The World Health Organization has reported the total number of dead due to the outbreak of the Ebola virus in Guinea and Liberia now stands at 121 out of a total of 200 confirmed cases of the disease.
Even though Guinea's health officials believe the Ebola outbreak is starting to slow control six suspected cases were reported in neighboring Mali, which could indicate a further spread of the disease. The breakdown has 108 people dying in Guinea and 13 in Liberia.
In addition to Mali, cases have been discovered on the outskirts of the Liberian capital of Monrovia.
"The number of new cases have fallen rapidly," said Rafi Diallo, a spokesman for Guinea's health ministry, who gave the latest toll of 106 dead in Guinea from 159 confirmed and suspected cases of Ebola since the outbreak began in February.
Diallo added his country will not consider the outbreak fully under control until no new cases are reported.
The Malian health minister said the people reportedly infected in that country have been tested with negative results, meanwhile WHO contradicted this statement saying the Malian patients were still under observation and that test results had not been returned.

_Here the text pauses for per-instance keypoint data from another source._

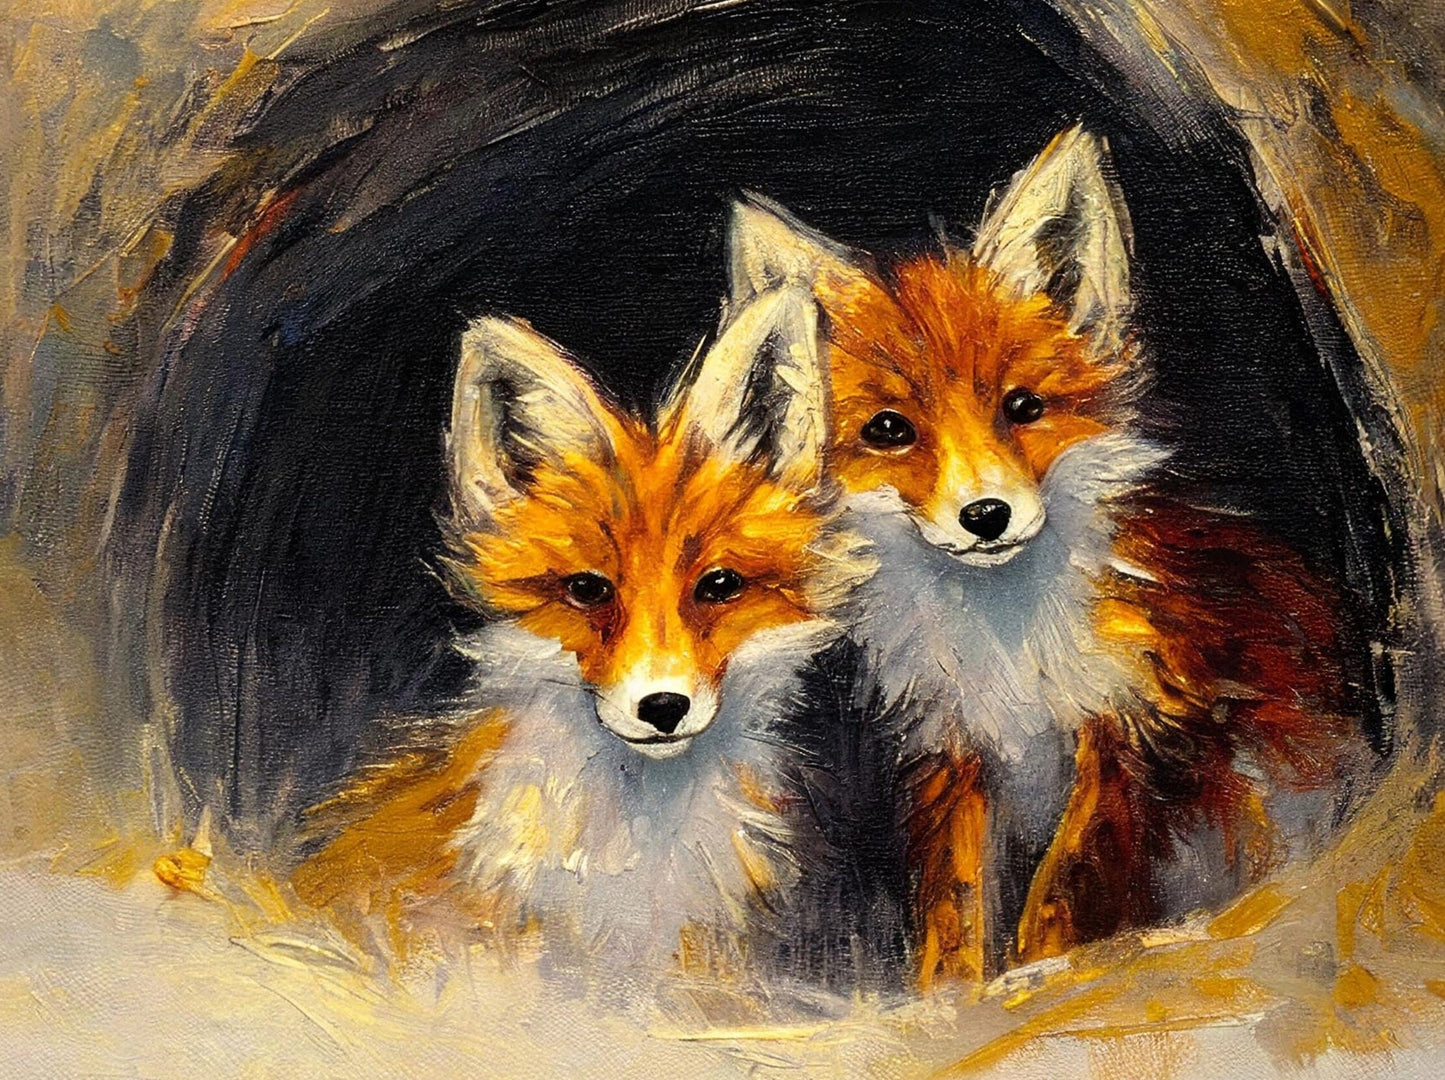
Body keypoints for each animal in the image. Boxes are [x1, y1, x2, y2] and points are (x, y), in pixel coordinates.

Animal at [722, 126, 1373, 988]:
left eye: (1022, 407)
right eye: (889, 430)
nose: (985, 516)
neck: (1010, 645)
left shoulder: (1132, 729)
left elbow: (1065, 886)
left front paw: (1042, 974)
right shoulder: (957, 751)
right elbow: (957, 904)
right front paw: (950, 996)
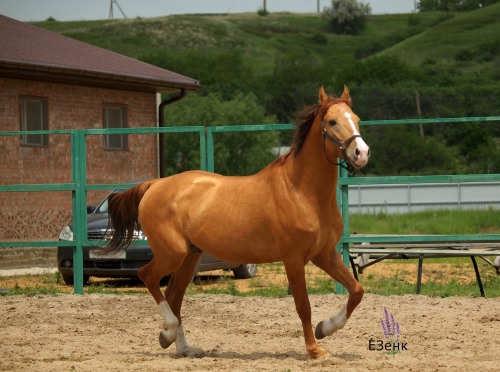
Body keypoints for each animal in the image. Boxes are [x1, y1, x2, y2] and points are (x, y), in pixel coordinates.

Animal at [106, 85, 372, 358]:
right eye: (332, 121)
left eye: (357, 119)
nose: (361, 153)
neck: (303, 192)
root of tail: (154, 185)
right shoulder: (294, 259)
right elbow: (303, 305)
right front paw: (314, 349)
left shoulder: (324, 254)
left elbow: (357, 291)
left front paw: (324, 328)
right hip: (172, 253)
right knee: (147, 276)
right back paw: (167, 332)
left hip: (190, 256)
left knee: (174, 295)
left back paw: (183, 347)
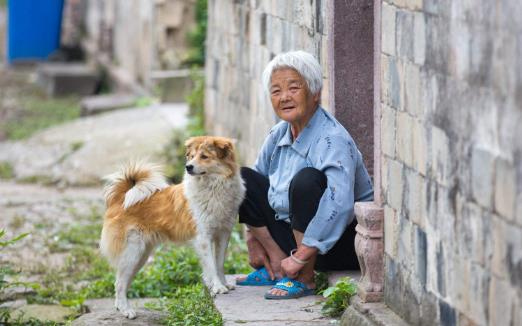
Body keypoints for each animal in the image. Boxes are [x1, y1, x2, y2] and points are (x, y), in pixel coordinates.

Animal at [100, 136, 246, 320]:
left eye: (204, 156)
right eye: (191, 156)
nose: (188, 167)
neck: (213, 187)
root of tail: (121, 197)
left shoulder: (223, 234)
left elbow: (219, 264)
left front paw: (223, 284)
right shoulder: (203, 238)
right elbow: (211, 265)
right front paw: (218, 287)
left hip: (140, 256)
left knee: (123, 281)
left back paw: (121, 307)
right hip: (132, 252)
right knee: (119, 282)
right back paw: (126, 310)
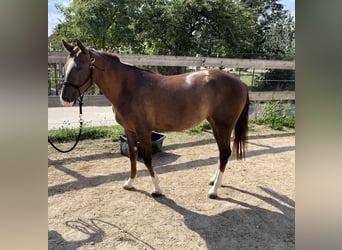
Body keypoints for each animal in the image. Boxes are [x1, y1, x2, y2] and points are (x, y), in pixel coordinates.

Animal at [60, 40, 248, 198]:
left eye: (80, 67)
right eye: (65, 66)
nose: (65, 99)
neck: (128, 88)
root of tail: (241, 83)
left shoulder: (144, 130)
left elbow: (148, 159)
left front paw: (157, 189)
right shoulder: (129, 130)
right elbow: (133, 157)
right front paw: (130, 183)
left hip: (224, 125)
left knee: (225, 153)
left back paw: (214, 190)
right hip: (216, 125)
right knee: (222, 153)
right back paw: (214, 181)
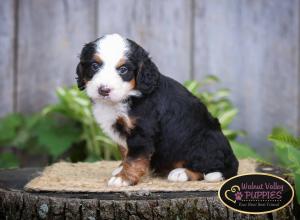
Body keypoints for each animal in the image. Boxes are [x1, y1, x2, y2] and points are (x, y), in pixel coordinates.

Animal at [75, 33, 239, 186]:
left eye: (123, 69)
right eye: (95, 66)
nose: (103, 90)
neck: (128, 95)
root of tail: (232, 158)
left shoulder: (142, 132)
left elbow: (134, 158)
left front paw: (124, 178)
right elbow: (125, 151)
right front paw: (121, 168)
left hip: (203, 141)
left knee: (210, 168)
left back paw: (181, 173)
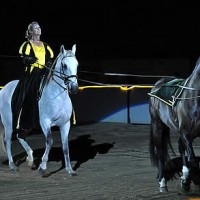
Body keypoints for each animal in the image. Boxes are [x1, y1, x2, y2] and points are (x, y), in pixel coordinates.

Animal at [148, 57, 200, 192]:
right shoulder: (185, 132)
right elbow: (193, 160)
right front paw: (187, 182)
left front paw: (185, 180)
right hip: (158, 125)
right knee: (160, 153)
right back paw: (163, 183)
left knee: (181, 146)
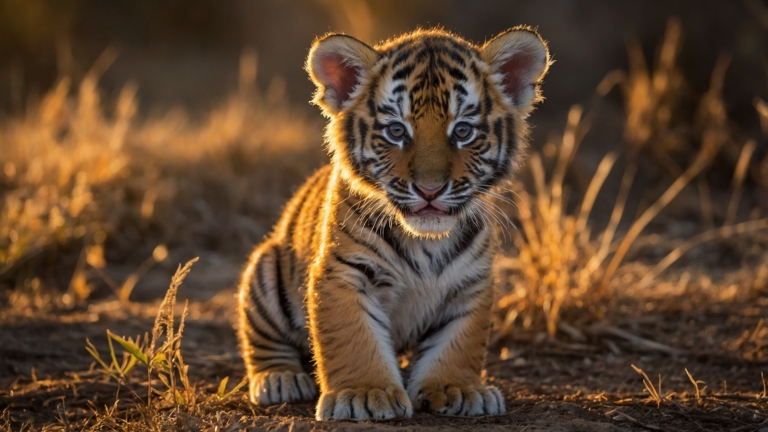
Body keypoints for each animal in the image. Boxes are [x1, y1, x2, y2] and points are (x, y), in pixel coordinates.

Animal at [236, 26, 550, 420]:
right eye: (397, 131)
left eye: (462, 131)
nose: (430, 190)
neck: (426, 241)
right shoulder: (344, 273)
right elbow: (353, 338)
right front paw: (364, 394)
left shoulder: (470, 283)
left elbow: (459, 342)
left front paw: (458, 388)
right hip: (264, 272)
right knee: (262, 341)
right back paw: (281, 380)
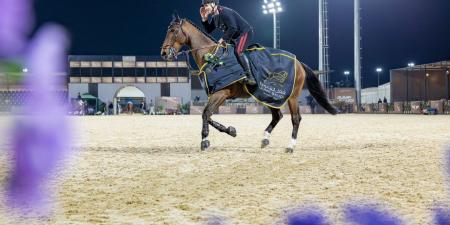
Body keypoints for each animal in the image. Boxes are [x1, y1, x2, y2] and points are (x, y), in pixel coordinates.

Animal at [162, 14, 338, 153]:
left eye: (173, 31)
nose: (164, 53)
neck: (211, 55)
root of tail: (299, 63)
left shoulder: (221, 93)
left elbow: (206, 114)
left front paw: (205, 141)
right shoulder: (217, 94)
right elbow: (208, 115)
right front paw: (231, 130)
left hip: (291, 97)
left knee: (295, 119)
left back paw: (290, 146)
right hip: (267, 96)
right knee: (278, 116)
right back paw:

The Ebola virus has no known cure and will normally kill about 90 percent of those infected. It is a type of hemorrhagic fever transmitted to people from wild animals and spreads in the human population via person-to-person contact. The virus is most likely to appear in remote villages located in the tropical rainforests of Central and West Africa, according to the World Health Organization (WHO).
Symptoms are sudden fever, weakness, muscle pain, headache and sore throat, followed by vomiting, diarrhea, rash, impaired kidney and liver function, and in some cases, both internal and external bleeding. The only medical treatment is to keep the patient hydrated, but there is no anti-virus medication.
In order to help control the outbreak the U.S. has sent a team of medical experts to Liberia and neighboring Gambia where they have set up monitoring stations. In addition, travel restrictions have been put in place banning flights from the infected regions. However, the general porous nature of the national borders in the area will help the disease spread.
The fact the disease tends to start in remote areas is a blessing as it tends to help slow the spread of the disease. One negative is the disease's long incubation period, up to 21 days, which means an infected person can move around and unknowingly spread the disease.'
The WHO believes it will take several more months before the outbreak is fully contained.